What I do there, not who I am there.
Mere moments after disembarking my AirNorth flight back to Dili I was in the terminal, laughing with a friend from the plane at how the surprising pace of the luggage belt was flinging suitcases all over the room. I passed through the creaky X-ray machine and hefted my case up onto the checking bench, where three idle staff members watched me try to explain to a guy why I had a blender and a copy of the Castle on DVD in my luggage, and reply to him that no, I wasn’t yet married, and that yes, I did have a boyfriend. Inevitably, “Is he Timorese?”
No one says hi on the street when you pass in Australia. Perhaps a polite smile.
I crushed out into the glaring Dili afternoon sun and loaded my bags into the waiting car. We navigated out of the empty airport carpark and joined the swarming Comoro Road traffic. Horns and pulsar pulsar and a chicken strapped to a motorbike and there’s a new sign at Lita supermarket and there’s Maria standing on the corner!
Oof, it’s good to be back here.
I replied to my friend’s email in Darwin airport wondering whether home was more a state than a physical place, self-consciously asking whether that statement was a little woo-woo, but unprepared to have to define it. If Perth’s home, does it follow that Dili’s not?

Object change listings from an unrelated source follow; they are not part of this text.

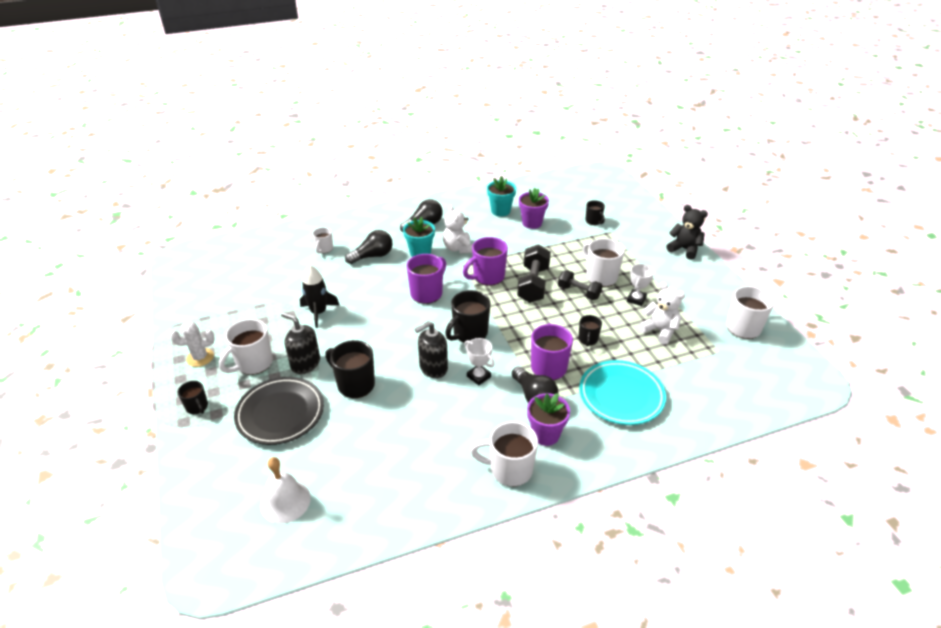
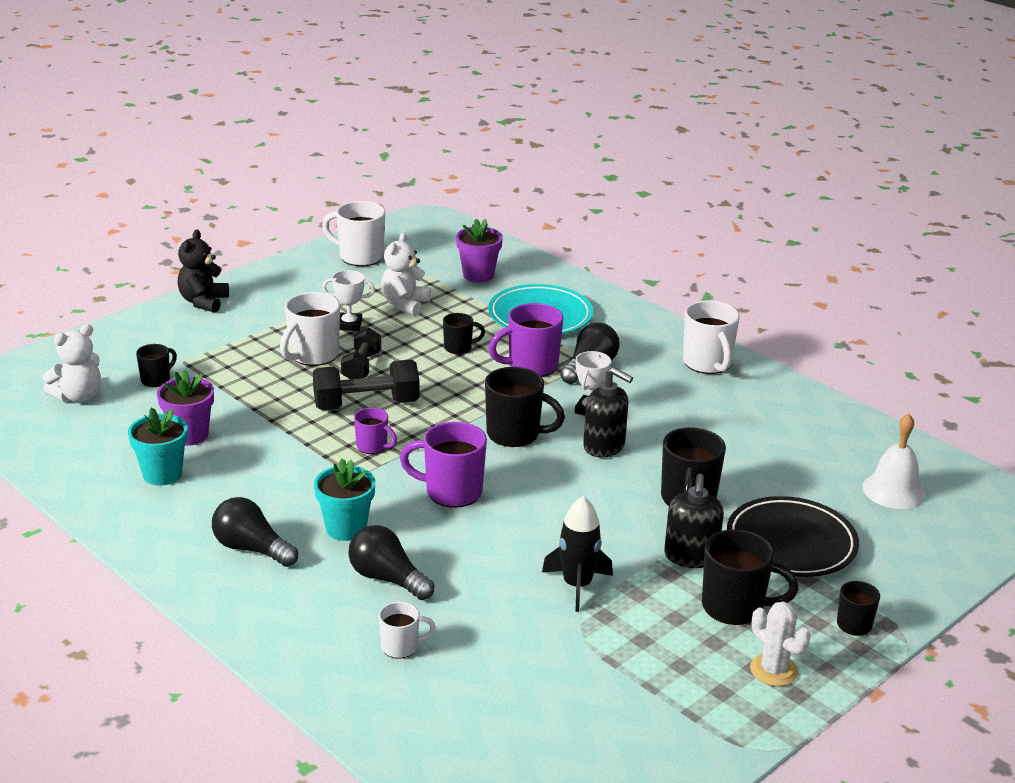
camera: 115 degrees left, 10 degrees down
(253, 363) = (735, 607): white mug -> black mug
(458, 248) = (309, 492): white teddy bear -> white teddy bear (78, 396)
(487, 277) = (373, 447): purple mug -> purple mug, size x0.57
(545, 434) = (640, 351): purple flower pot -> purple flower pot (478, 275)

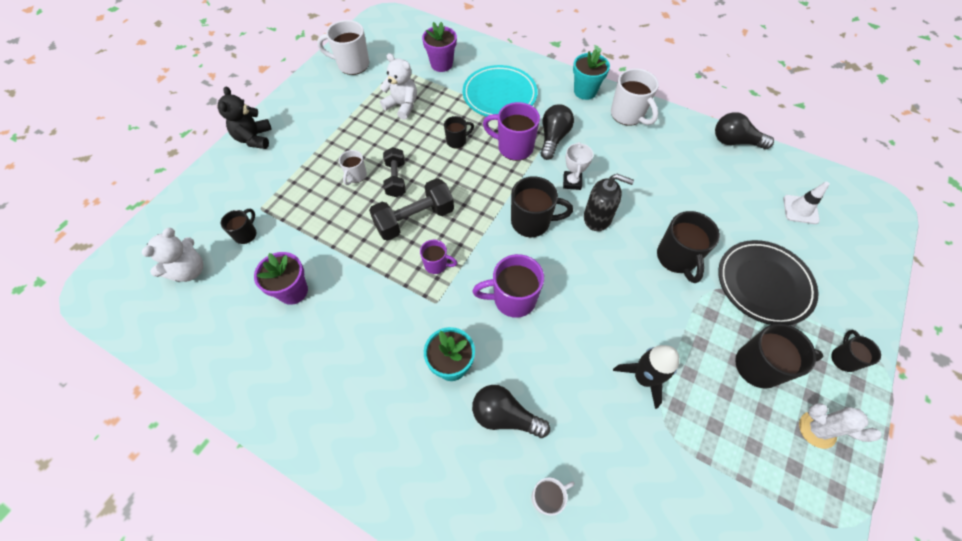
camera: 15 degrees left, 30 degrees up
(162, 474) = (287, 344): turquoise flower pot -> turquoise flower pot (585, 91)
(252, 549) = (388, 413): black light bulb -> black light bulb (735, 141)
(312, 355) = (356, 176): white mug -> white mug, size x0.57
(349, 325) = (371, 137): white trophy -> none
(405, 304) = (402, 106): white teddy bear -> white teddy bear turned 120 degrees clockwise
(531, 366) = (514, 147): purple mug -> purple mug turned 60 degrees clockwise
(690, 557) = (705, 320): black soap dispenser -> none
(893, 490) = (800, 209): white bell -> white traffic cone

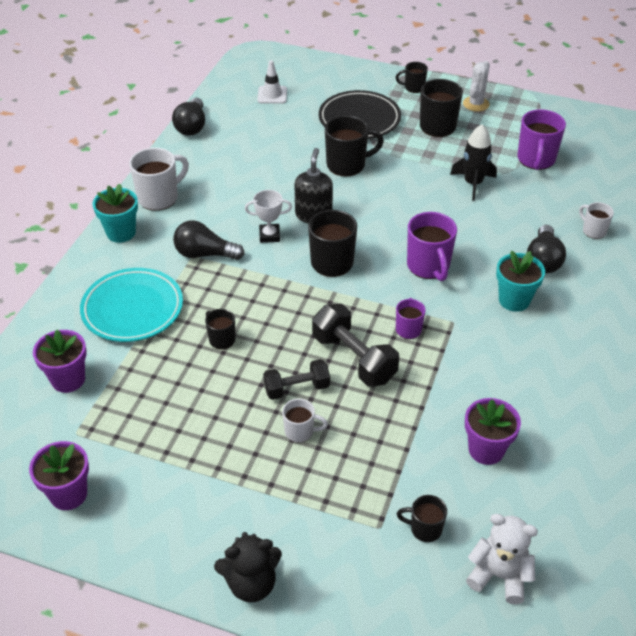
camera: 100 degrees left, 15 degrees down
(352, 65) = (68, 494): white mug -> purple flower pot
(402, 106) = (161, 409): white teddy bear -> none
(514, 147) = (224, 286): purple mug -> purple mug (536, 160)

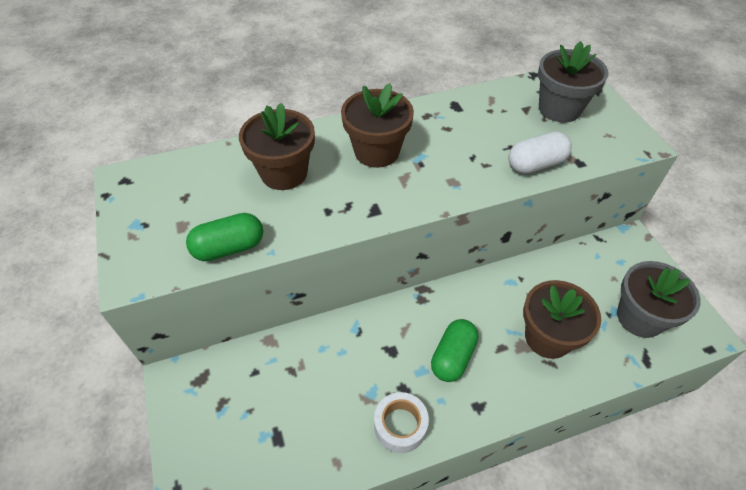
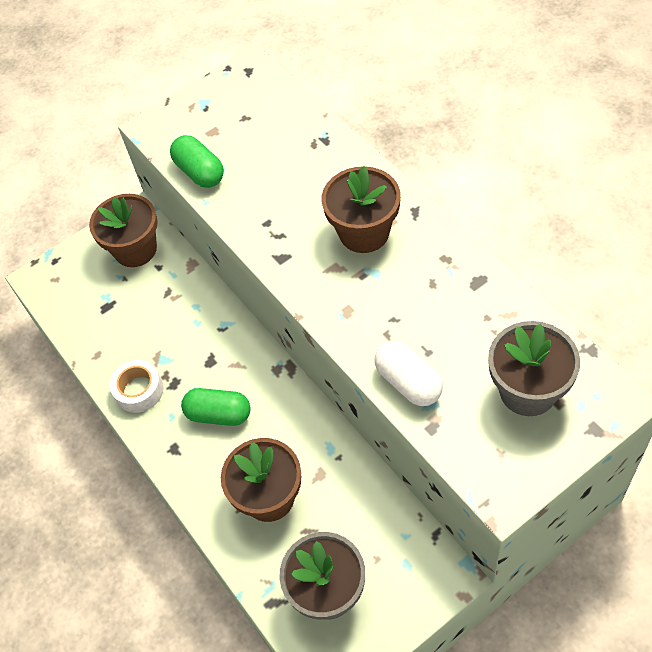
camera: 80 degrees right, 5 degrees up
(284, 173) = (302, 172): brown flower pot -> brown flower pot (135, 249)

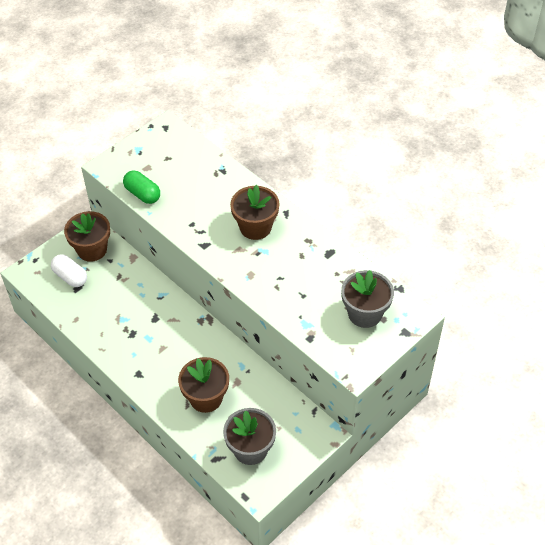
camera: 15 degrees left, 5 degrees down
(139, 390) = (109, 340): white tape -> none
(219, 414) = (165, 351): green capsule -> none
(408, 382) = (293, 313): white capsule -> white capsule (70, 277)

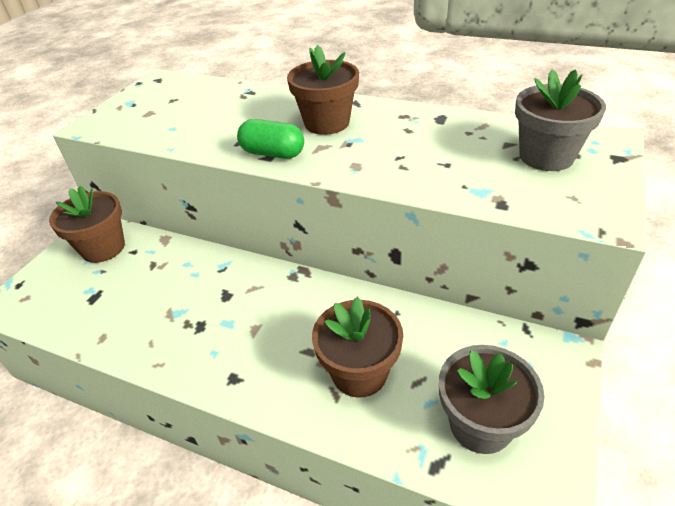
camera: 20 degrees left, 10 degrees down
(70, 277) = (79, 287): white capsule -> none
(142, 194) = (153, 135): green capsule -> green capsule (273, 153)

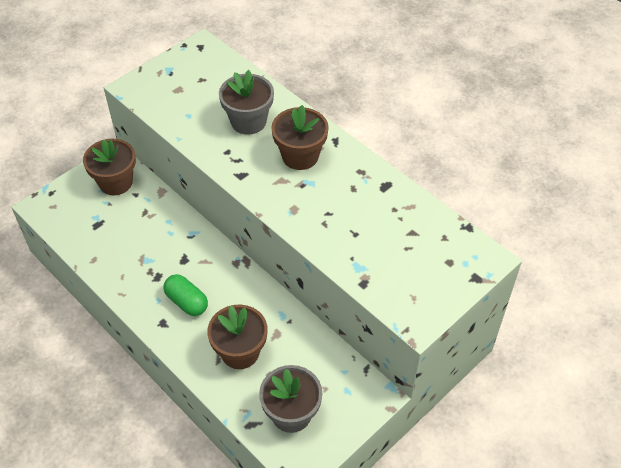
camera: 20 degrees right, 10 degrees up
(273, 153) = (245, 173): green capsule -> green capsule (187, 302)
(546, 156) = (428, 255): grey flower pot -> grey flower pot (248, 121)

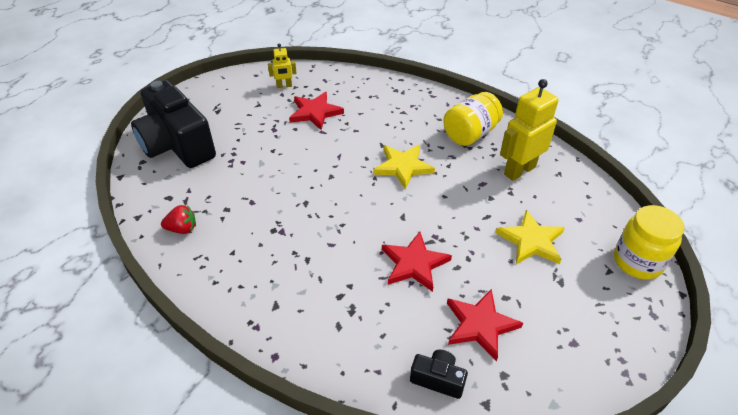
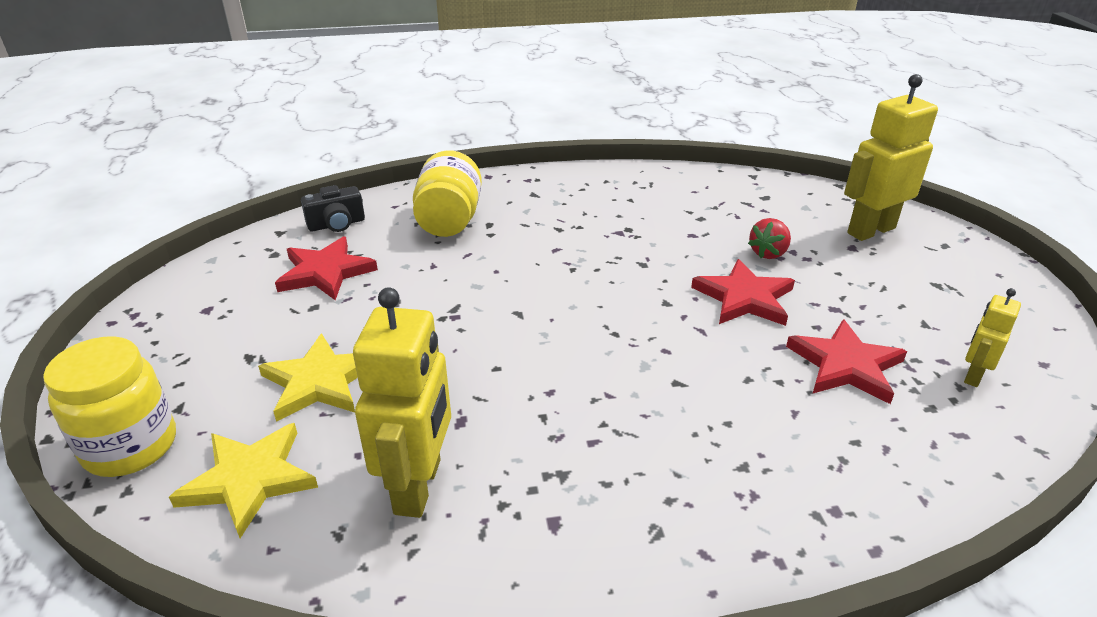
camera: 135 degrees right, 10 degrees down
(177, 145) = (870, 230): black camera -> yellow robot
(182, 229) = (701, 188): red strawberry -> red strawberry (768, 253)
(403, 167) = (602, 370): yellow star -> yellow star (249, 479)
(414, 264) = (448, 280): red star -> red star (744, 298)
(470, 134) = (577, 506): yellow jar -> yellow jar (449, 220)

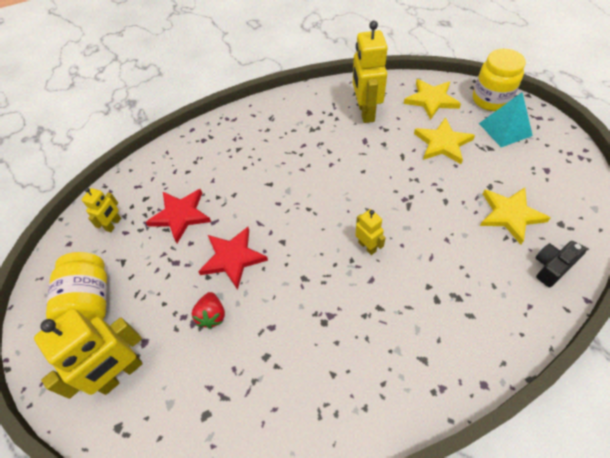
camera: 170 degrees right, 20 degrees up
(185, 380) = (505, 129): none -> turquoise pyramid
(325, 272) = (510, 215): red star -> yellow star
(449, 220) = (470, 296): yellow jar -> yellow jar (90, 301)
(544, 276) = (367, 246): none -> yellow robot
(768, 253) = (212, 315): red strawberry -> red strawberry turned 150 degrees clockwise

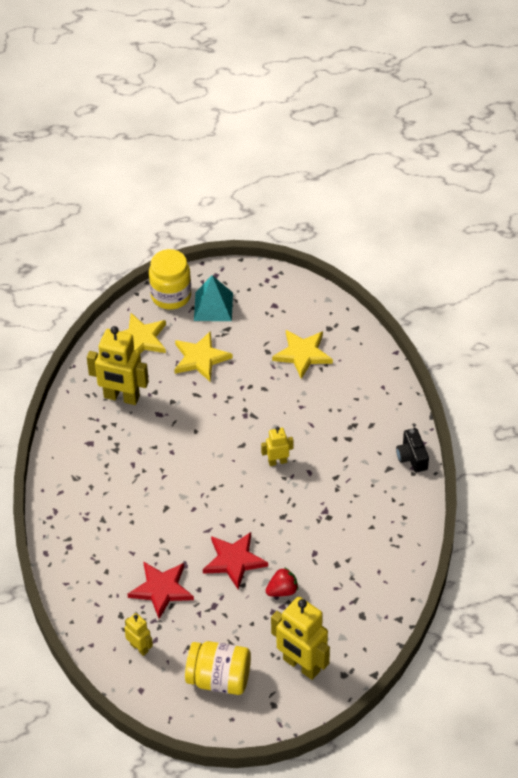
camera: 70 degrees left, 5 degrees down
(121, 374) = (301, 665): yellow robot -> yellow robot turned 150 degrees clockwise
(212, 315) = (282, 591): red strawberry -> red strawberry turned 45 degrees counterclockwise
(551, 267) = (361, 356): black camera -> black camera (412, 457)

I love Melbourne. Fiercely. I’ve loved beyond words my year living here. I love my suburb, my friends, long blacks, the bars and coffee shops and restaurants, swimming laps at the pool, $6 beers, riding my bike, my cake shop, the North Fitzroy library, my book club, my Oaktree, writing letters, terrace houses, baristas who know my name, beers in the Edinburgh Gardens, the strength of female friendship and the bravery and beauty of vulnerability and openness – the kind of life this city contrives for me; the kind of person it lets me be.
In Dili I lean into the fact that I’m foreign, clumsy and uncomfortable. I have few expectations about fitting in and I love the life this city lets me live.
My Mexican friend is right: it felt completely normal returning to Perth at the end of this blistering, hot, crazy, hard, uncomfortable, vibrant year. And right now, at the very beginning of a new year in which I have no idea what will happen – everything, from my job to my friends to the country I’m living in may change – all I know for certain is that come December 25, I’ll be joining my sisters in the pool on Christmas morning and taking a white wine from Dad as an aunt leans over the prawn basket to ask, “So Soph, what have you been UP to?” and Mum puts her carols CD on one more time.
Which lets me live as many lives in between as I choose.